Molex connector 1 Use with Diablotek

Cell Culturing Protocols

309PEPs

List of "309PEPs" inspired from Python Enhancement Protocols. I will probably make this its own Wiki Page as it grows.

Scaffolds for coding assignments

  • Type: Process
  • Status: Draft

The purpose of students coding is to gain the valuable skill of being able to program and to understand how data/information is manipulated, transformed, and computed.

  • Programming skills include reading documentation, understanding use cases of data types, understanding the inputs and outputs of functions, writing clean code.
  • Programming skills improve through revisions, reading/writing, and time.
  • Data analysis skills include …
  • Data analysis skills improve by actively translating math and physical concepts into data structures and manipulating, transforming, and computing them

Given how jam-packed 20.309 already is with content, if we had to choose between programming and data analysis skills, I’d say we should focus more on the data analysis. In practice, students should focus more on coding Helper Functions, which encapsulate very physical transformation and computations of data/information.
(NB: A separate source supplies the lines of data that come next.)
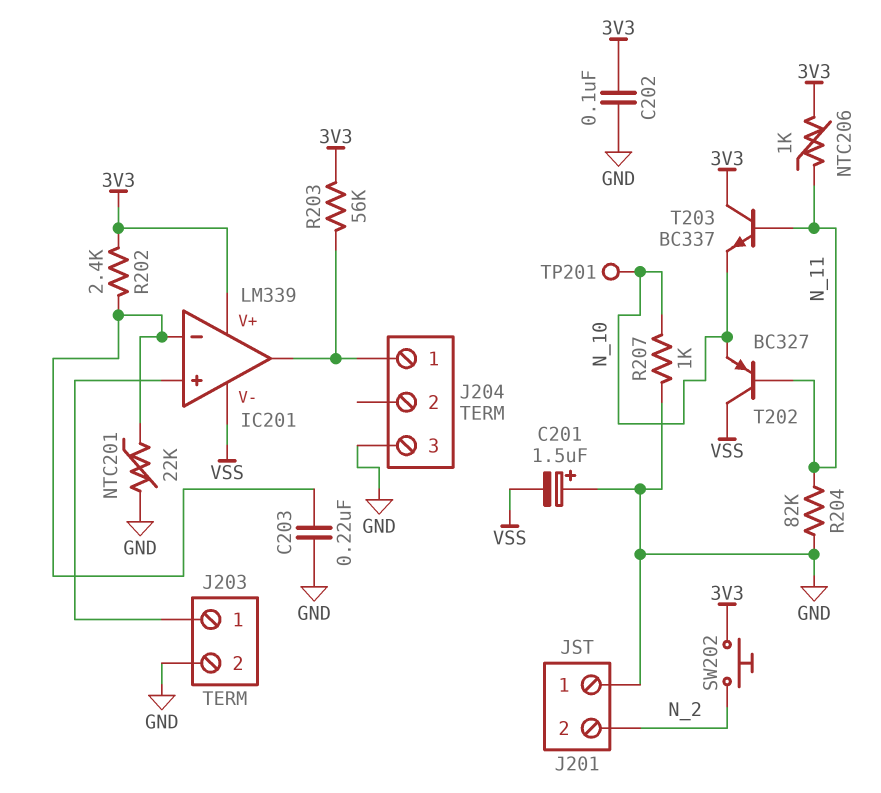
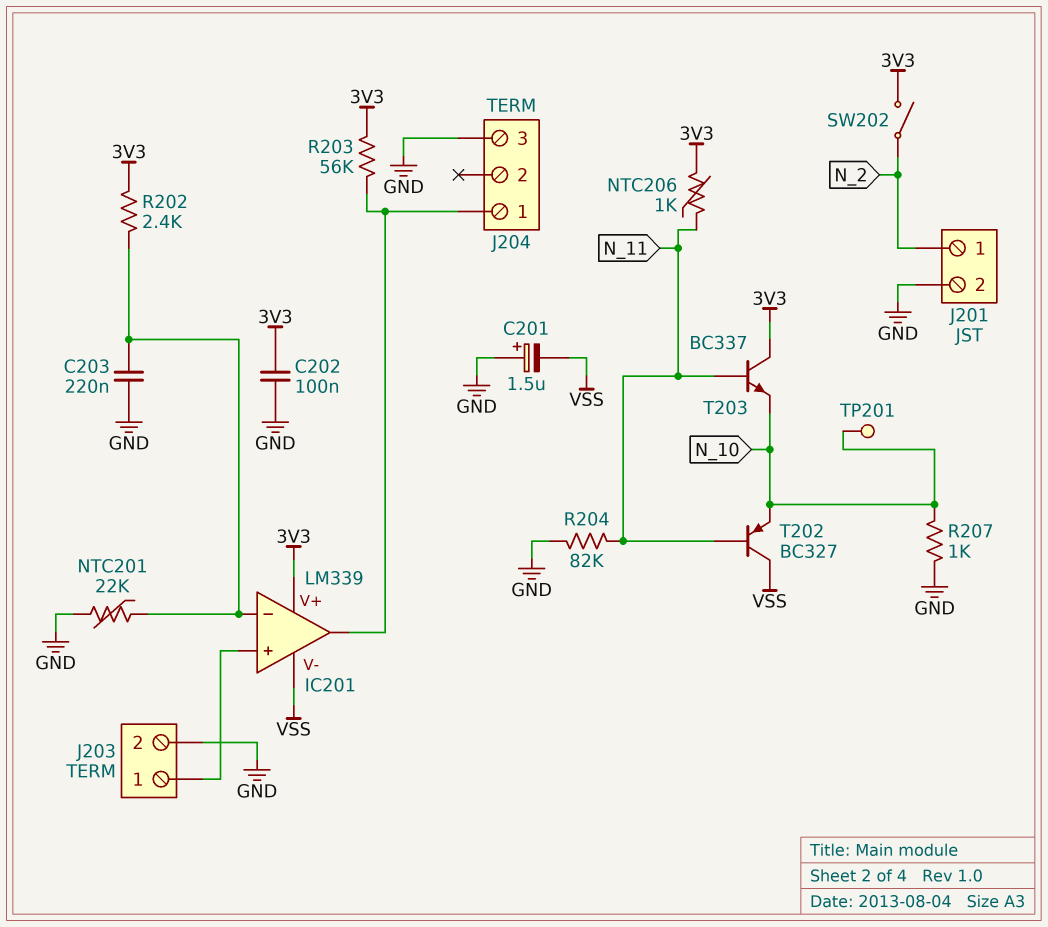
J201 pin 1: GND -> N_2
J201 pin 2: N_2 -> GND
SW202: button (3V3, N_2) -> switch (3V3, N_2)

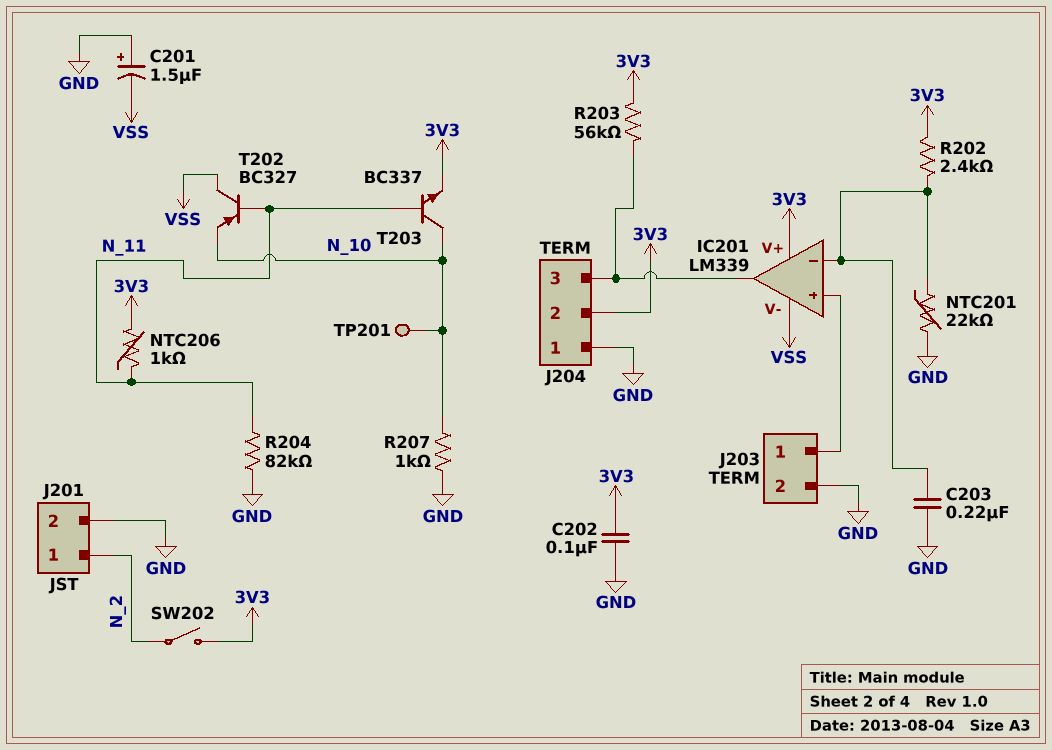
J204 pin 1: IC201/out -> GND
J204 pin 2: none -> 3V3
J204 pin 3: GND -> IC201/out
T203: NPN BC337 (B N_11, C 3V3, E N_10) -> NPN BC337 (B N_11, C N_10, E 3V3)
Goal: Make students focus more on the data analysis, math, and theory rather than getting muddled by managing end-points between functions. Most of the learning and coding should happen inside the Helper Functions

Administer: For each of the coding parts of assignments, package all the helper functions, tests, and templates into a ZIP file.
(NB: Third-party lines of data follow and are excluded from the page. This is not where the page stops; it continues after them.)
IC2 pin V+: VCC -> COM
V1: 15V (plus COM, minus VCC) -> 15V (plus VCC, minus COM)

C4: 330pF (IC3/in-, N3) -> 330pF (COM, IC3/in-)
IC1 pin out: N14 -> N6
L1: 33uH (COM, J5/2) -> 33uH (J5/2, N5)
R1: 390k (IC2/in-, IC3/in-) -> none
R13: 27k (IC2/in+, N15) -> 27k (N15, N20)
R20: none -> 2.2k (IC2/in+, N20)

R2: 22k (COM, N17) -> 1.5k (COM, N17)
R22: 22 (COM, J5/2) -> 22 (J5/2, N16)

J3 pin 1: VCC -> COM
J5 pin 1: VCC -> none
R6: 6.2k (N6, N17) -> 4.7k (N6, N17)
Code Templates: Bring all the Helper Functions together in a sequential and chronological way (manages end-points). The Template need not be modified; only if students are changing global parameters (Example: NUMBER_OF_PARTICLES, BEAD_DIAMETER).

Helper Functions: Most of the learning happensExisting examples include (DrawOneFluorescentMicrosphere.m, BlurAndAddNoiseToImage.m).

Assignment Submission: Students usually submit output figures that are labeled with a legend. They probably don’t need to submit the Template, just the Helper Functions and any figures.